For three years before the winery’s construction, Singh had employed a winemaster without commercial production — simply to test whether he could create a product that was good enough.
“Without work, for three years, I kept him here to discover if I will ever be able to make a product that can compete with big giants,” he said. “Finally, when I was sure, I started setting up this path.”
Also read: Japan says no to Indian mangoes after 20 yrs. Raises questions about monopoly, say exporters
‘Want to maintain our standards’
The machines for the winery came from Chennai. The multi-flower honey reared on the farm comes from hives on the property. The mangoes are mostly from Singh’s own orchards, partly purchased from neighbouring farmers: generally, the fruit that has fallen from the tree and is dented so it cannot be used for sale, but is fully ripe. He pays Rs 400 to Rs 600 for one crate. One bottle of wine requires four to five mangoes.
The current range of wine includes mango, banana, mulberry, and traditional mint. A mango-chilli and a beetroot-jamun mixed-fruit variant is coming. Singh is also thinking about a paan-flavoured product. A beer base with honey is priced at Rs 180; without honey, Rs 140. The wine bottles sell at Rs 1,200.

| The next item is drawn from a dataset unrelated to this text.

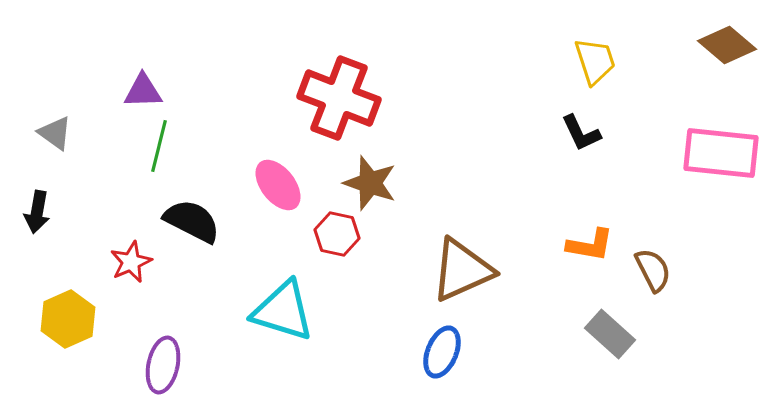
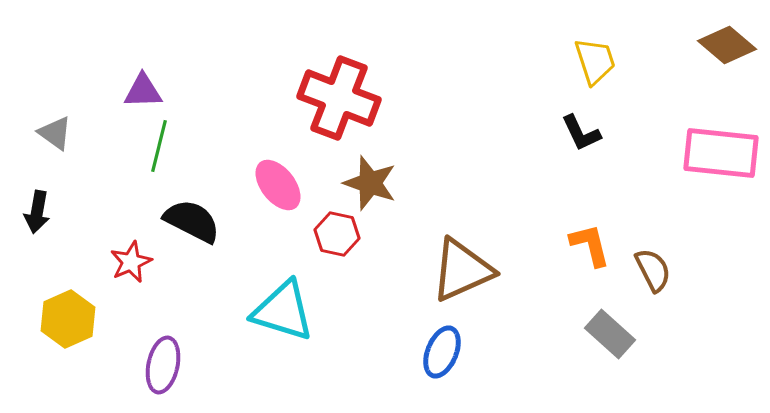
orange L-shape: rotated 114 degrees counterclockwise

All of it, he is careful to note, is alkaline — with a pH above 4, compared to the below 4 pH of most wines and beers.
“White wine’s pH is generally 3.3, red wine is 3.6,” he said. “All our products are above 4 pH. Our alkalinity is way better than any other alcoholic beverage. This is what we want to maintain.”
He pours a small measure, swirls it, and holds the glass out.

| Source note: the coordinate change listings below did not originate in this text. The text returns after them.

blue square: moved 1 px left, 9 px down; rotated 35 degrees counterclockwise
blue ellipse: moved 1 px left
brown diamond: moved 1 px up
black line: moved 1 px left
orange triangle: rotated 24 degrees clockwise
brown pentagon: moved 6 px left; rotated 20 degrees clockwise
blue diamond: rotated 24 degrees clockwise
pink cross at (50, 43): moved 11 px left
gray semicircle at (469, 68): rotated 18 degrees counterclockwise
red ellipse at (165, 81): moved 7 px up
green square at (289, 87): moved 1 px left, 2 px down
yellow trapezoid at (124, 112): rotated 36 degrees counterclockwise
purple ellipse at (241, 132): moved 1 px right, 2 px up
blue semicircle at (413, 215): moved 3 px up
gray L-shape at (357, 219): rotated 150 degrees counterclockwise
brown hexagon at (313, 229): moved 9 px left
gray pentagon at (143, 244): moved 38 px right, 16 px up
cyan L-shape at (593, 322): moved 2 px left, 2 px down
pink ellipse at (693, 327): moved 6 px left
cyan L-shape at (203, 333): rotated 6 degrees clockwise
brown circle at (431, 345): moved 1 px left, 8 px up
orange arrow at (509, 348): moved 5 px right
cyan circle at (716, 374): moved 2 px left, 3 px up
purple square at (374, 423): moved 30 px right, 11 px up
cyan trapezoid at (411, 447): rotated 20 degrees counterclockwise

“Most of you must be used to smelling artificial flavours and strawberry ice cream in your alcohol,” he said. “But this is the actual natural aroma of fruits. It’s very slight, doesn’t smell too overpowering. And you might be able to smell the honey, because in this, we do not use any sugar.”
He pauses. “Even the alcohol in this is natural. This is not spirit added. This is natural alcohol,” Singh said.
What Singh makes, technically, is mead — fermented honey — blended with fruit wines. He argues that mead is not a foreign drink at all, but deeply woven into Indian and pan-Asian history.
“The grape wine that we drink is us following Western culture,” he said. “But our wines are according to our own culture. It is in sync with our system. This was invented to decrease inflammation in the human body in medieval times. It improves your skin, it improves your gut, and it is called the drink of immortality. It is the somras.”
He said that the term ‘honeymoon’ came from this.
“Because in a Scandinavian country, a couple was given this drink so that they could grow their family. So for a whole month, the couple was given free mead,” he added.
Also read: India’s ‘mango diplomacy’ reaches Seattle. Kesar frenzy empties shelves in hours
‘Mango is a mix of many things’
The winery was inaugurated in the middle of last year’s mango season. It has not been a year, and Singh already has two shops in Lucknow and one recently opened in Lakhimpur, after obtaining special government permissions when regular alcohol shops declined to carry the stock. Singh now has clearance to open two shops in each of UP’s 75 districts.
On 15 June, the Hindustan Times reported that UP’s first vineyard tour was scheduled to launch, which was inaugurated by the state’s excise minister, with Saturday slots available for Rs. 500 per head. Mango-eating competitions, straw-weaving demonstrations, and nature walks are planned alongside the tasting.

The excise policy changes that enabled the winery were themselves significant. Two more wineries are reportedly in the pipeline in UP — one in Saharanpur, one in Muzaffarnagar.
Singh, for now, is focused on the product.
“Mango is aroma therapy, taste therapy, nutrition therapy,” he said, lifting a freshly cut slice. “Mango is just not mango. Mango is a mix of many things. That’s why it is an intricate part of the culture.”
He sets the slice down, wipes the knife clean, before reaching for his next target.